Hommage, également, pour le quart d’heure de discussion avec feu Stefan Wul, alias Pierre Pairault, décédé le 26 novembre 2003, qui revient, avec une affabilité, une humilité et une courtoisie touchantes, sur son œuvre et son adaptation par Laloux.
Troisième larron majeur associé à la réussite du film, Giraud n’a en revanche droit qu’à trois petites minutes pour laisser son talent plastique exploser à l’écran, dans le cadre d’un storyboard en multi-angles. L’occasion de se rendre compte du génie du dessinateur, même si l’on restera frustré de ne pas en voir plus. On n’aurait pas craché sur une réédition intégrale du storyboard (déjà paru, mais bien évidemment épuisé, chez les Humanoïdes Associés)… Peut-être pour une éventuelle prochaine édition collector (avec également, pourquoi pas, en bundle, soyons fous, le livre de Wul)?

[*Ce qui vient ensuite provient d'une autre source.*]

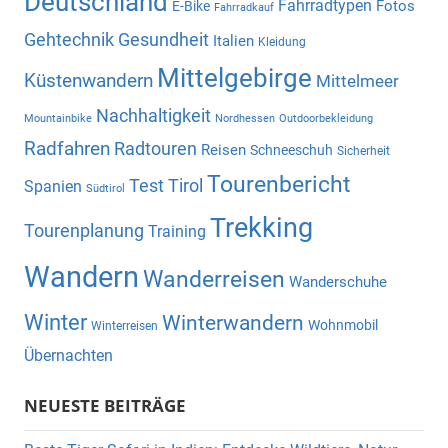
Deutschland
Fahrradtypen
Fotos
E-Bike
Fahrradkauf
Gehtechnik
Gesundheit
Italien
Kleidung
Mittelgebirge
Küstenwandern
Mittelmeer
Nachhaltigkeit
Mountainbike
Nordhessen
Outdoorbekleidung
Radfahren
Radtouren
Reisen
Schneeschuh
Sicherheit
Tourenbericht
Test
Tirol
Spanien
Südtirol
Trekking
Tourenplanung
Training
Wandern
Wanderreisen
Wanderschuhe
Winter
Winterwandern
Wohnmobil
Winterreisen
Übernachten
NEUESTE BEITRÄGE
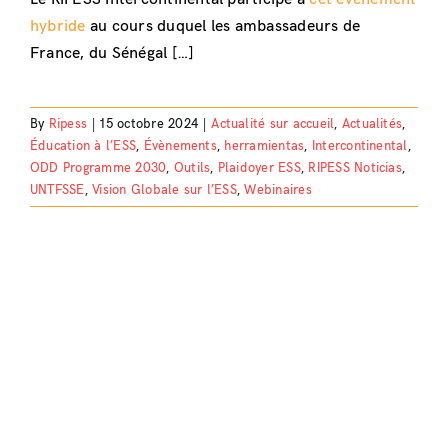
hybride
au cours duquel les ambassadeurs de
France, du Sénégal […]
By
Ripess
|
15 octobre 2024
|
Actualité sur accueil
,
Actualités
,
Éducation à l’ESS
,
Évènements
,
herramientas
,
Intercontinental
,
ODD Programme 2030
,
Outils
,
Plaidoyer ESS
,
RIPESS Noticias
,
UNTFSSE
,
Vision Globale sur l’ESS
,
Webinaires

Dernière gourmandise de ce DVD de bonus, le court métrage Comment Wang Fo fut sauvé (1987, 15 minutes) est une petite merveille de poésie, de finesse et de beauté. Adapté d’une nouvelle de Marguerite Yourcenar, cette parabole façon conte oriental du pouvoir de l’image est une subtile et métaphorique ode au cinéma. Et un classique instantané.